[GIVEN MATERIAL]:
########
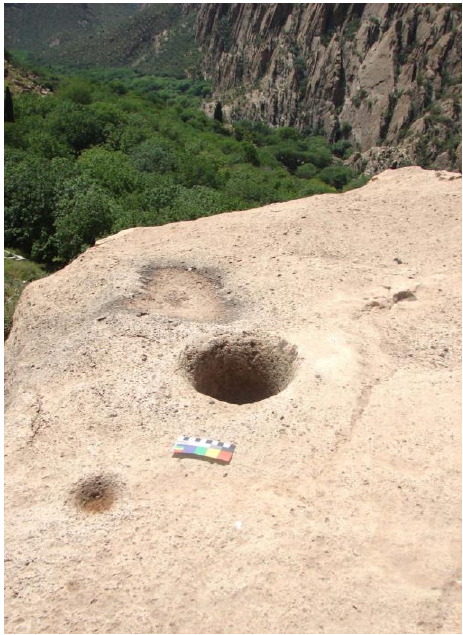
Figure 10. Mortars and cupules in the rock art of Ryjab village.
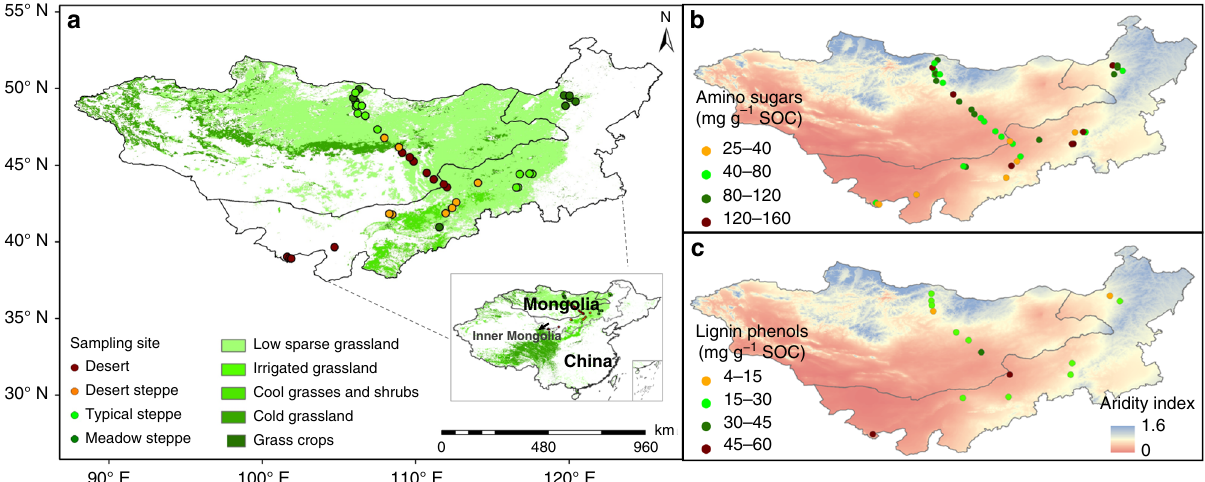
Fig. 1 Sampling sites and biomarker concentrations. Spatial distribution of sampling sites across the Mongolian grasslands ( a ) and soil organic carbon (SOC)-normalized concentrations of amino sugars ( b ) and lignin phenols ( c ) in the surface soils. Land cover classi fi cation is based on the Global Land Cover Characteristics Database v2.0 (https://lta.cr.usgs.gov/GLCC). Data for aridity index are obtained from Global Aridity and PET Database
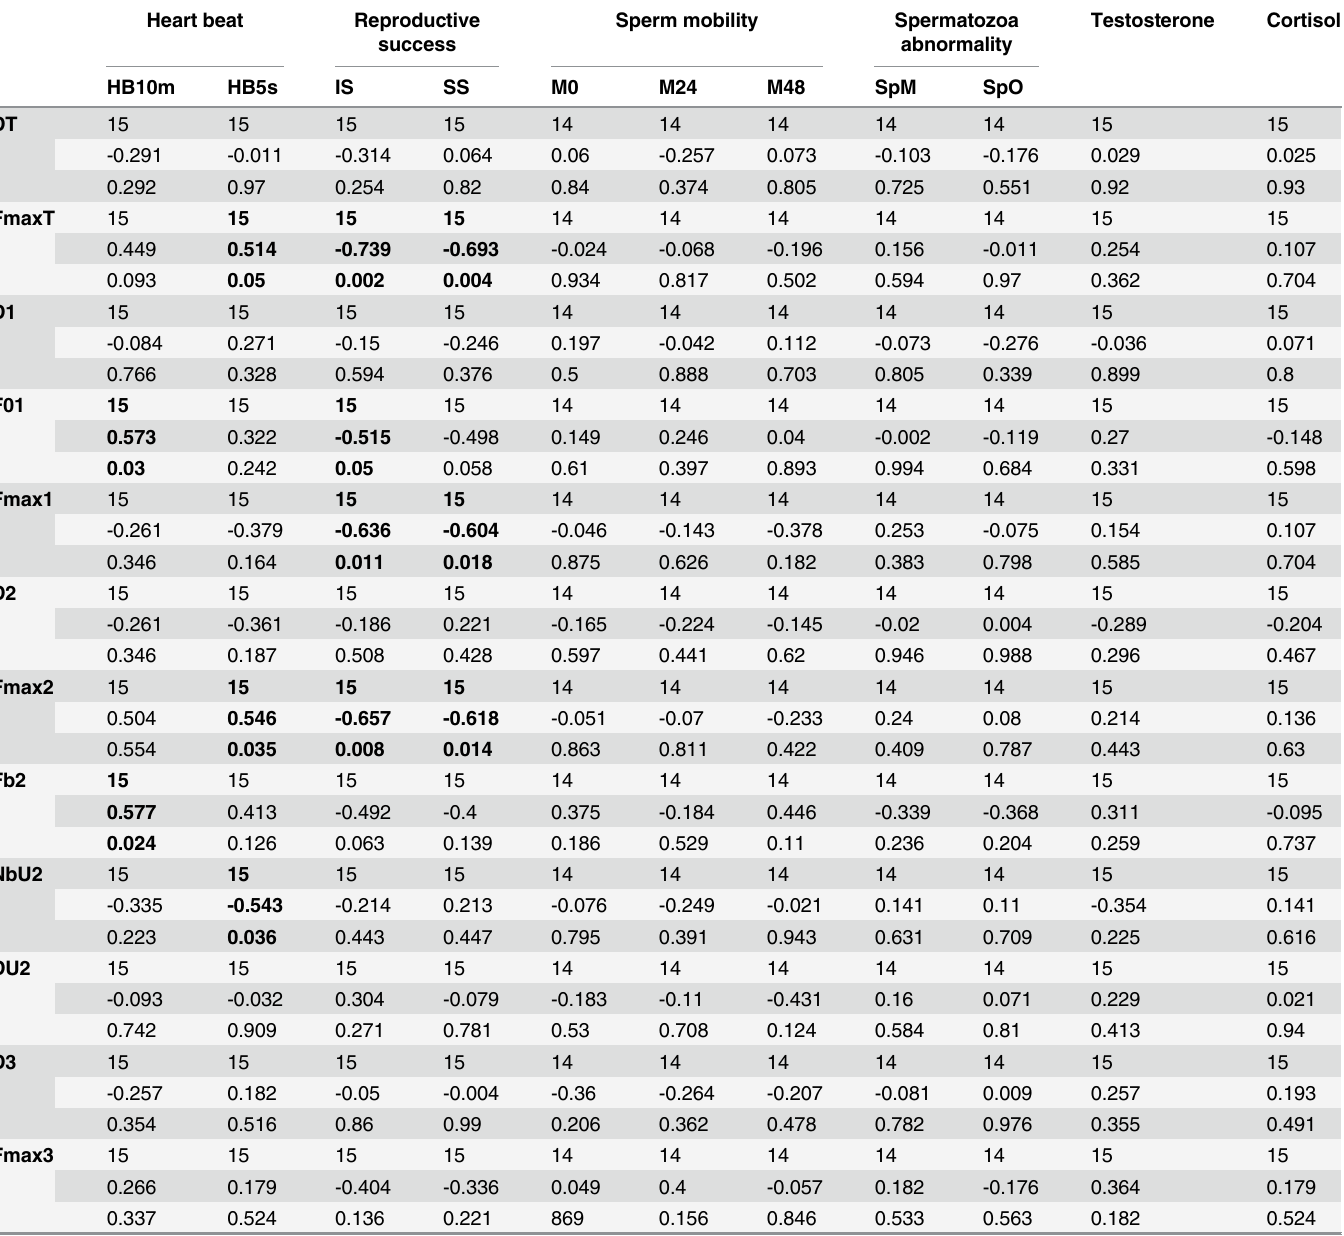
Table 4. Relationships between acoustic and physiological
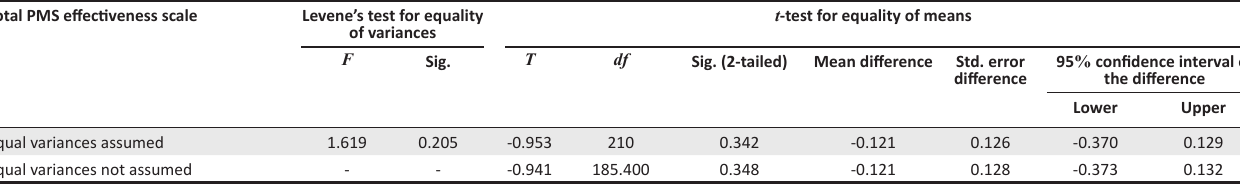
TABLE 6: Independent samples t -test of the differences in the mean perception scores of the performance management system effectiveness between men and women. Total PMS effectiveness scale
########
[WHAT NEEDS TO BE DONE]:
If a line of the data contains "between", copy it out.

[SOLUTION TO THIS TASK]:
Table 4. Relationships between acoustic and physiological
TABLE 6: Independent samples t -test of the differences in the mean perception scores of the performance management system effectiveness between men and women. Total PMS effectiveness scale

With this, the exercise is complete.